WHAT THE TASK ASKS:
Every entry below should be copied exactly, minus the pictures.

Document layout analysis data:
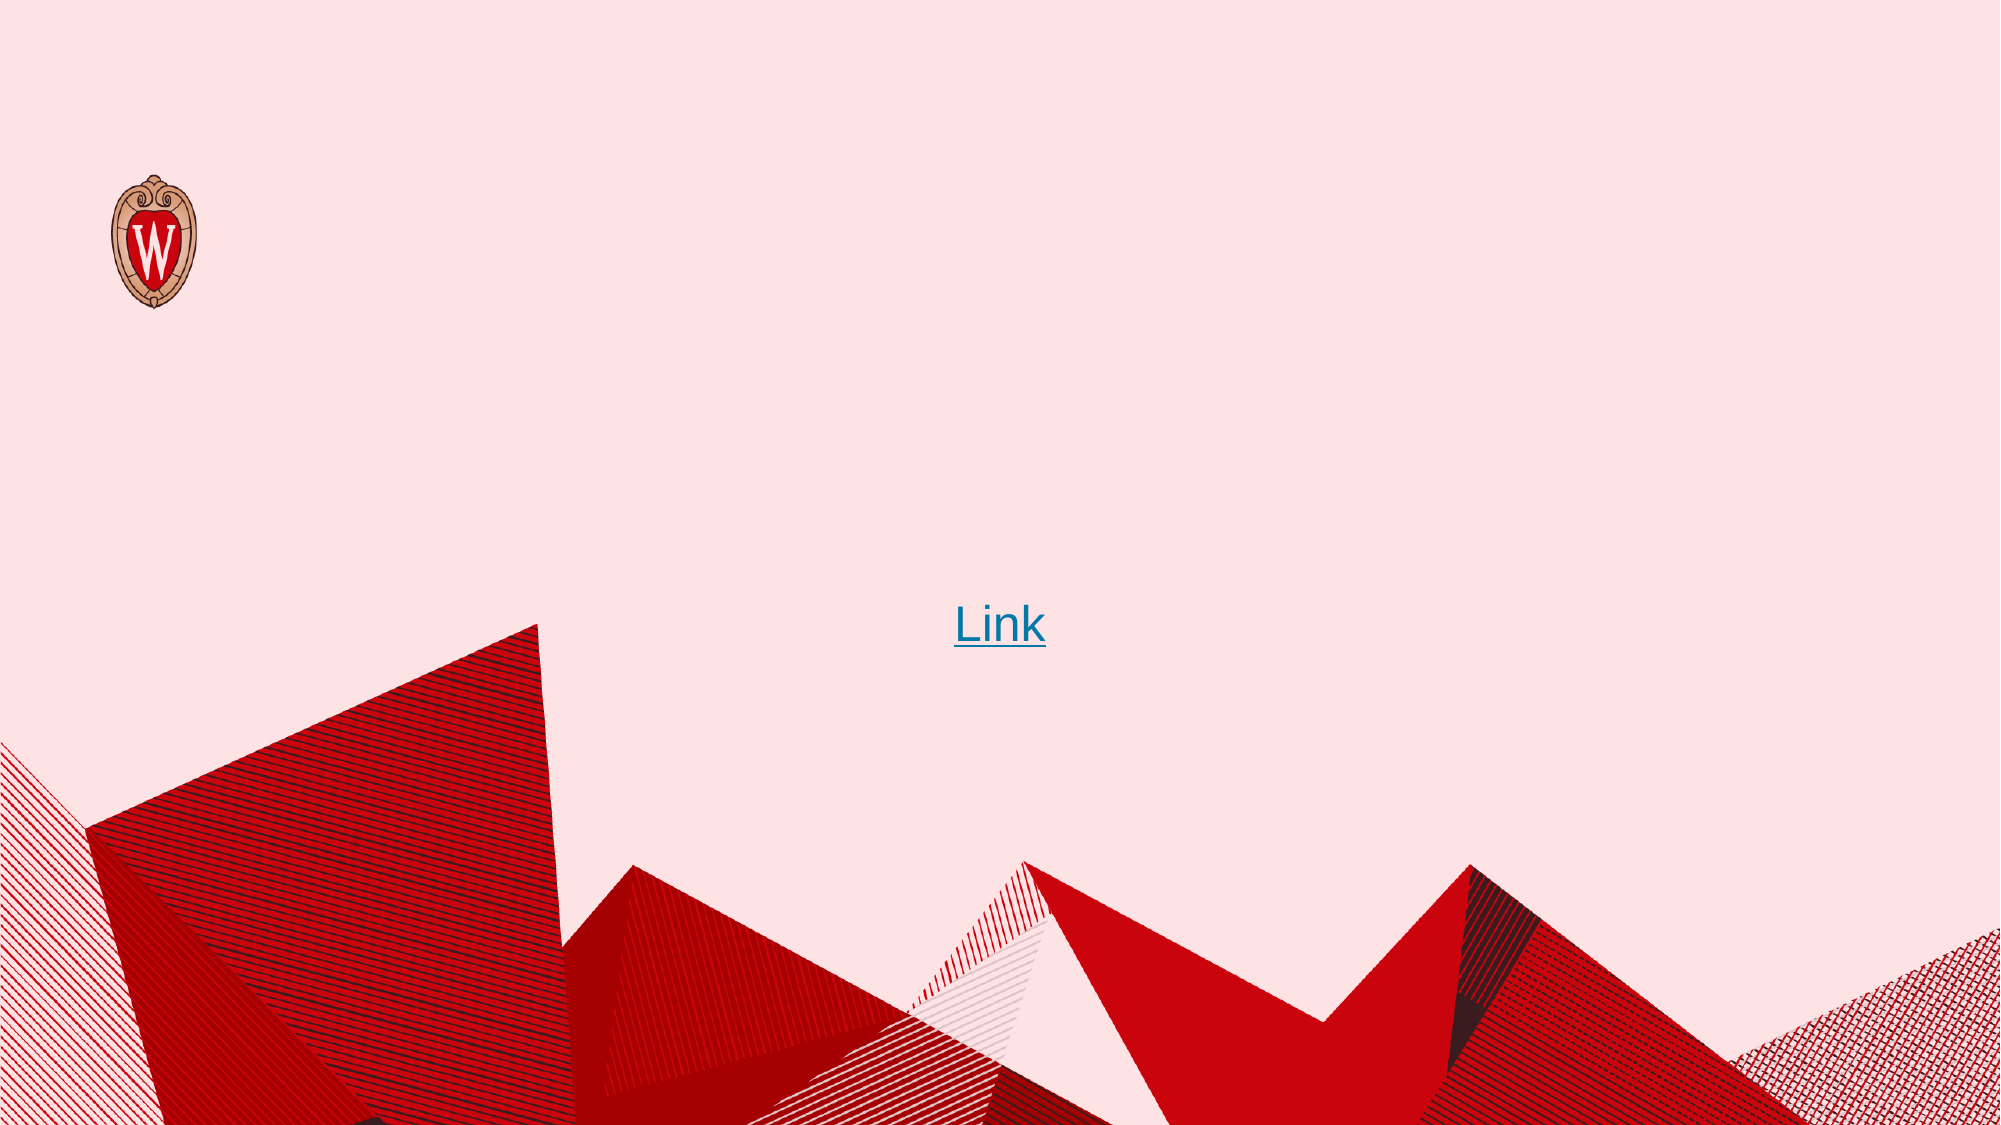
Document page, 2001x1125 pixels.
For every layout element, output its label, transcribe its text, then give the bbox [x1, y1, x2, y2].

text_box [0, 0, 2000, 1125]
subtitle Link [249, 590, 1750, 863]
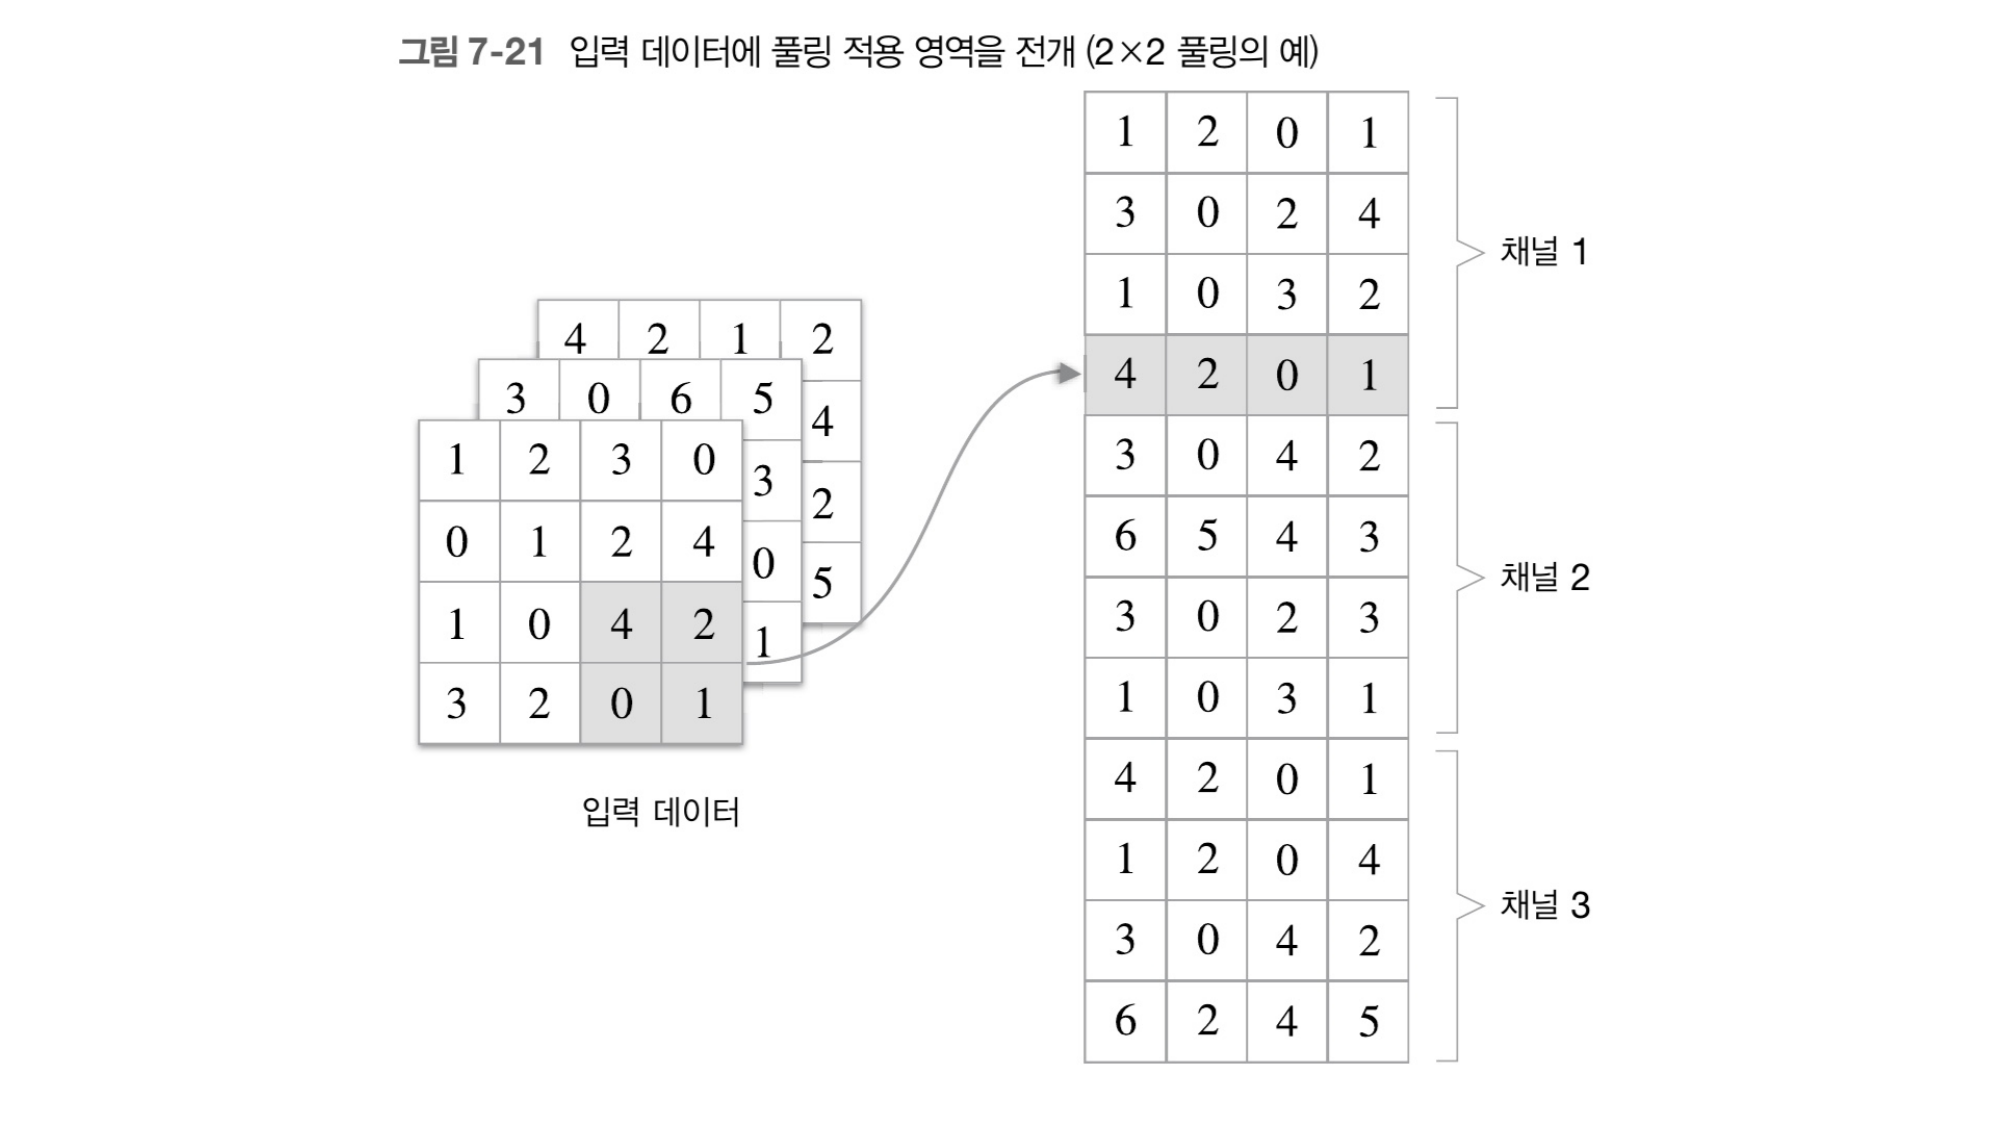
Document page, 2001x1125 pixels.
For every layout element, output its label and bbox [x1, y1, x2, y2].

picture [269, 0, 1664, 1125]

ANSWER SECTION:
Document page, 2001x1125 pixels.
For every layout element, output its label, transcribe its text, then give the bbox [x1, y1, x2, y2].

text_box [0, 0, 2000, 1125]
subtitle Link [249, 590, 1750, 863]
Document page, 2001x1125 pixels.
For every layout element, output its label and bbox [x1, y1, x2, y2].

picture [269, 0, 1664, 1125]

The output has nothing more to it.